Prompt ▸ Every entry below should be restated word for word, except for its images.

[Provided entries — start]

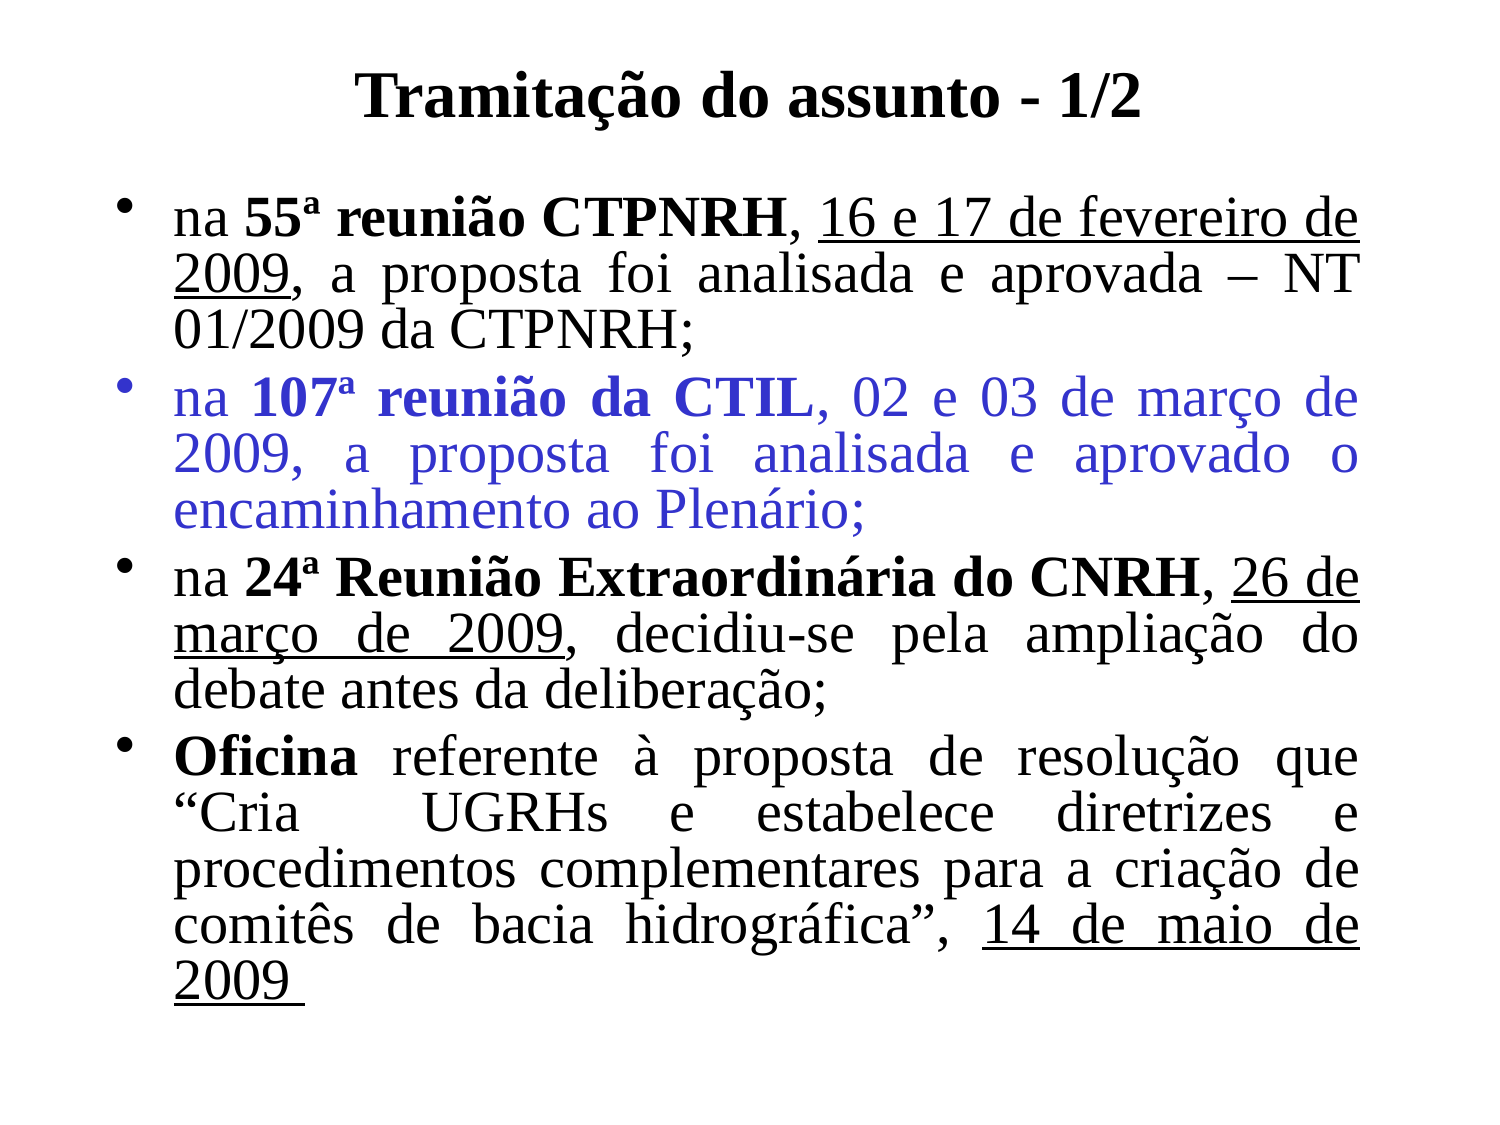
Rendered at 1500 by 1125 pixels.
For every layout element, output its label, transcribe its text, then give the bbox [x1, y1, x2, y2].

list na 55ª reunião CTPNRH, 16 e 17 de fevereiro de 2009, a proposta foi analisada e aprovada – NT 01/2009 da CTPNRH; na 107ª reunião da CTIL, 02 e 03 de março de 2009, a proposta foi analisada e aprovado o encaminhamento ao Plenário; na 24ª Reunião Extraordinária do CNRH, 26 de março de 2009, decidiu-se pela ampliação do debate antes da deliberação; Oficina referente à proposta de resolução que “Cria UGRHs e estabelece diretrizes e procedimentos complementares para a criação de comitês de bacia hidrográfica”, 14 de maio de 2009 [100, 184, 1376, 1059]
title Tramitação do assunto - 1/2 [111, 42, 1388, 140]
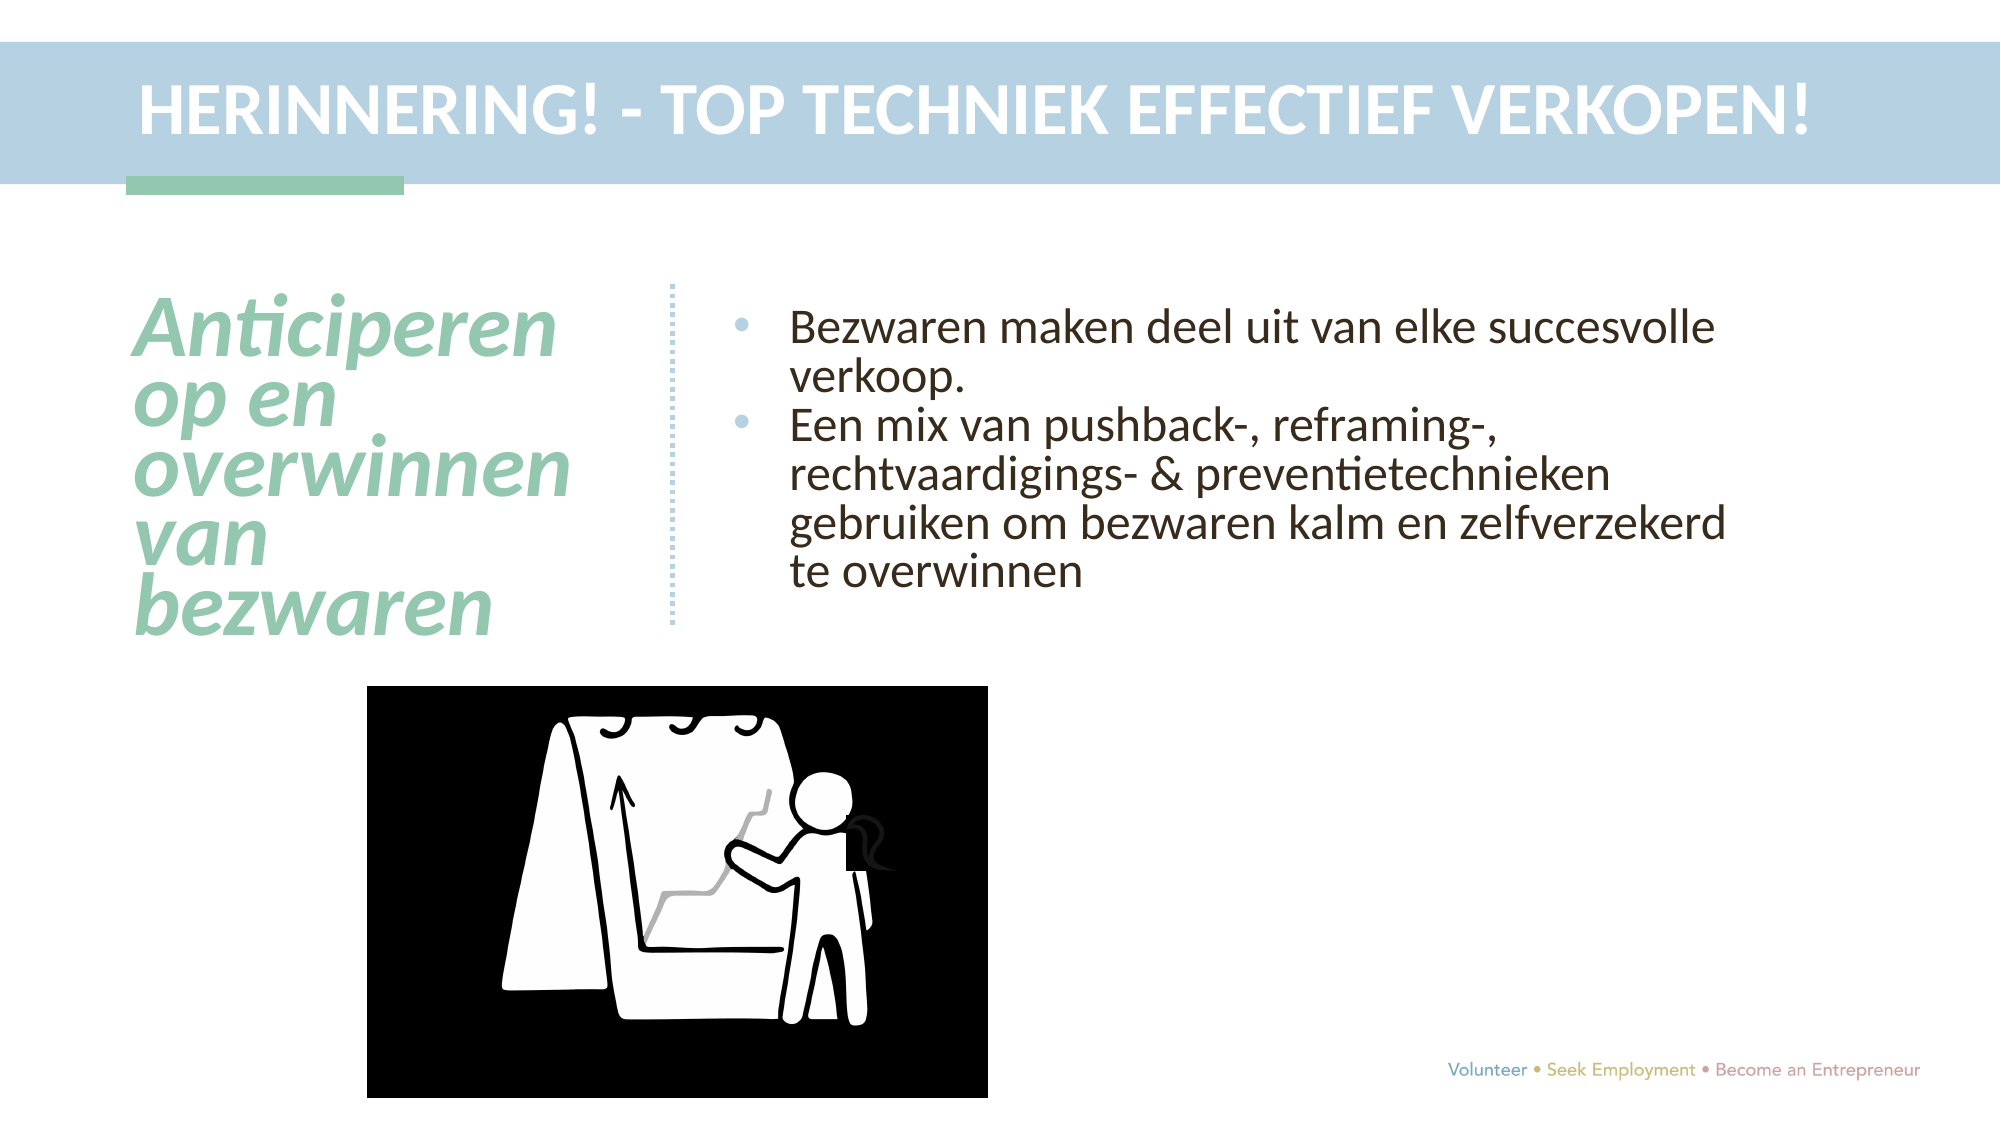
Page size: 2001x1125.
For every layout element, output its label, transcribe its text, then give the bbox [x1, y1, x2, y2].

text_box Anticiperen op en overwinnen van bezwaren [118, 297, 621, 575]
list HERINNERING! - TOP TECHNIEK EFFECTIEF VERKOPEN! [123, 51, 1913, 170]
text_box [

[Provided entries — finish]

Response to the exercise ▸
Rendered at 1500 by 1125 pixels.
For every layout element, output its label, transcribe its text, then give the bbox [x1, y1, x2, y2].

list na 55ª reunião CTPNRH, 16 e 17 de fevereiro de 2009, a proposta foi analisada e aprovada – NT 01/2009 da CTPNRH; na 107ª reunião da CTIL, 02 e 03 de março de 2009, a proposta foi analisada e aprovado o encaminhamento ao Plenário; na 24ª Reunião Extraordinária do CNRH, 26 de março de 2009, decidiu-se pela ampliação do debate antes da deliberação; Oficina referente à proposta de resolução que “Cria UGRHs e estabelece diretrizes e procedimentos complementares para a criação de comitês de bacia hidrográfica”, 14 de maio de 2009 [100, 184, 1376, 1059]
title Tramitação do assunto - 1/2 [111, 42, 1388, 140]
Page size: 2001x1125.
For every layout element, output its label, transcribe its text, then give the bbox [x1, y1, x2, y2].

text_box Anticiperen op en overwinnen van bezwaren [118, 297, 621, 575]
list HERINNERING! - TOP TECHNIEK EFFECTIEF VERKOPEN! [123, 51, 1913, 170]
text_box [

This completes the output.